Bloomberg reports that the credit rating firm Fitch Ratings has given GM a BB- credit default rating, the same as Ford Motor Credit. The difference: Ford has over $20b in debt, while GM is sitting on less debt and more cash. So why the identical rating? Fitch’s Stephen Brown explains:
Although they have similar ratings, you sort of get to them from different paths. GM doesn’t have a whole lot of debt, but they have very large pension obligations. Ford’s pension obligations are significant, but they’re lower than GM’s by quite a bit. But Ford has a lot of debt.
At the end of the first half of 2010, GM had $32b in cash and $8b in debt, while Ford had $22b in cash and $27b in debt.
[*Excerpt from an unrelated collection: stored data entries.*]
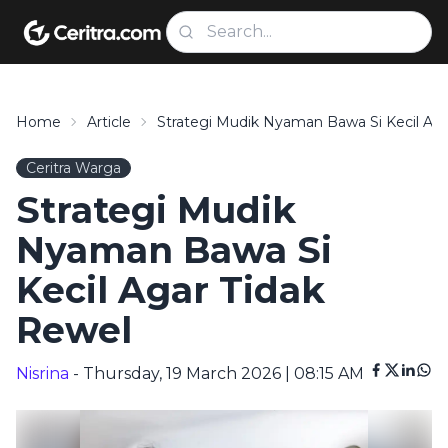
Home
Article
Strategi Mudik Nyaman Bawa Si Kecil Aga
Ceritra Warga
Strategi Mudik
Nyaman Bawa Si
Kecil Agar Tidak
Rewel
Nisrina
- Thursday, 19 March 2026 | 08:15 AM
GM’s pensions, on the other had, are underfunded to the tune of $27b, while Ford’s are underfunded by $6.1b. Analysts have consistently suggested that GM’s IPO valuation should be in the neighborhood of Ford’s $40b market cap, and an identical credit rating seems to confirm the wisdom (or at least the popularity) of the comparison. Unfortunately, a $40b GM valuation would fail TTAC’s last standard for even marginal bailout “success.” After all, if GM is worth less than the $50b taxpayers put into it, there’s going to be no chance of spinning the IPO as a success.